How overdue babies are monitored

Week 41 + 3 days

So, we're not officially overdue until week 42 according to the doctor today.

In Finland, once you are 10 days past your due date, you are sent to your maternity hospital for observation rather than your usual health center (neuvola). We are registered at the Kätilöopisito (Midwife University Hospital) or "Kättäri" in Helsinki.,32,660,546,960

When I called to make my appointment last Friday, I was told it was very busy today and was asked if we'd be willing to have an intern participate in the interview and ultrasound. I agreed since I know its an important part of their education and was assured that the students would be supervised in the interview by the head doctor.

We first met with a midwife who used an external heartbeat monitor for about 20 mins to see if the baby was under stress. She also handled the usual clinic-visit tests: blood pressure, urine analysis and belly palpatations to check on the baby's position.

We were then passed down the hallway to wait for the intern -- or what turned out to be interns. First, a group of three males who were then joined by another two female students! It was quite an audience, but they were all very pleasant. One was acting as the examining doctor and ran through a routine list of questions about my current and past condition. The doctor himself came in towards the end of the interview and listened as the intern reviewed what he had learned.

I then moved onto the examing table - fully clothed since this was just an external exam and ultrasound. I found it interesting to listen to the doctor as he explained to the students what he was doing and why. He also did the routine palpatations to check the baby's position and head position (degree of engagement) and measured the size of the uterus.

He introduced a 'potato sack' move for guesstimating the weight. With his hands cupped on either side of the belly, he gave it a moderate shake to see how much moved and how much resistance it gave him. One of the students, later tried the 'milk carton' method where by eyeing how many liter sized milk cartons would fit across the belly, he came up with his own estimate.

Following the doctor, the interns lined up to have a turn nudging and measuring my belly. I had to draw the line at three of them as I began to feel a bit dizzy from laying down on back so long. They were all most concerned about having cold hands -- and one of them must have really been rubbing his hands together to warm them up before touching me :-)

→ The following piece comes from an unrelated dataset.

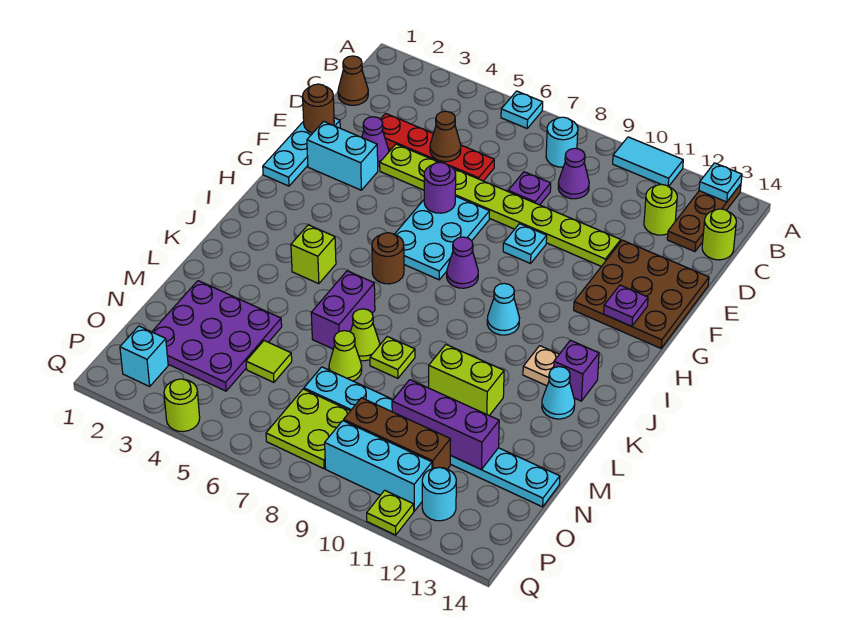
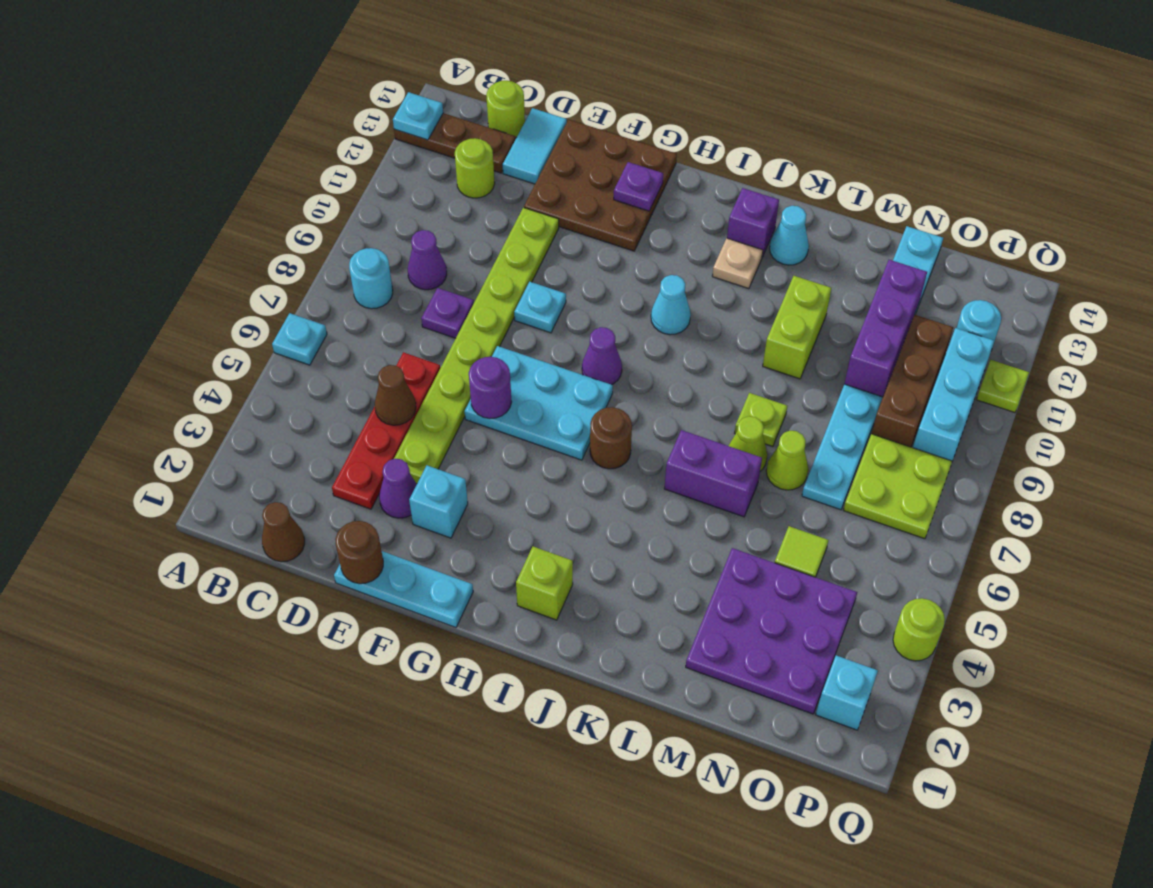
cyan 1x2 tile [613,137,683,187] -> cyan 1x2 tile moved to [503,108,567,184]
cyan 1x2 brick [307,121,378,190] -> cyan 1x1 brick [409,466,468,538]
lime 1x1 brick [291,225,336,284] -> lime 1x1 brick moved to [516,546,573,620]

Next up was the ultrasound examination. This was performed entirely by the doctor with him occassionally posing questions to the students. He first checked for the amount of amniotic fluid by scanning the four quadrants of the uterus for pockets of it. Next was a review of the health of the placenta which evidently begins to calcify and become porous as it ages. He then checked for 'breathing motions' - either by actually watching the diaphragm or stomach move. Following that was a review of the heartbeat and bloodflow through the heart. Last up was a birth weight estimate based on the circumfrance of the head, length of the femur and most importantly - the size of the stomach! This was a surprise to me, but evidently, its one of the most reliable measurements for babies and adults, alike. The ultrasound's automatic calculations were throwing up very odd estimated due dates and the doctor explained that the earliest ultrasounds are actually the most accurate and the later it gets, the less accurate this estimate becomes.

We picked up all sorts of extra details and information from the lecturing the doctor did during the examination, but it was a bit strange sitting there feeling more like a case study sub ject than the actual patient. I've decided against having any students attend the actual delivery and birth because of this - no need for an audience or anything that will take the concentration from us. After sharing this part of our pregnancy with a group of interns, I can with a clear concious refuse :-)

At the close of the visit, we as group discussed how ineffective estimated due dates actual can be. Only a very, very small percentage (around 6%) of babies are actually born on their EDD, yet the anxious parents-to-be (not to mention the equally excited relatives and friends) often watch the date come and go. Though we tried to prep ourselves that its plus/minus two weeks from the due date, being on the minus side was definitely easier. And, even if 'overdue' doesn't officially kick in until 42 weeks, we find ourselves constantly talking about Peanut being late and answering curious inquiries from family & friends who wonder if we've just forgotten to inform them about her birth. The doctor was proposing a 'birth month' as guidance for expectant parents rather than a date to be circled on the calendar. I think it would have relieved me of some anxities and the feeling of somehow being off schedule.

At this point, the doctor said no internal exam was neccessary because whether the cervix was ripe or not was almost immaterial since there have been no contractions and everything looked normal. He went on to explain to the horror of the students that the US, they most likely would not let a pregnancy carry on so long and would force the cervix to ripen manually with a balloon sort of instrument.

In the end, the prognosis was that Peanut was doing just fine still and there was no reason to help her out yet. We have another appointment in three days for a similar examination.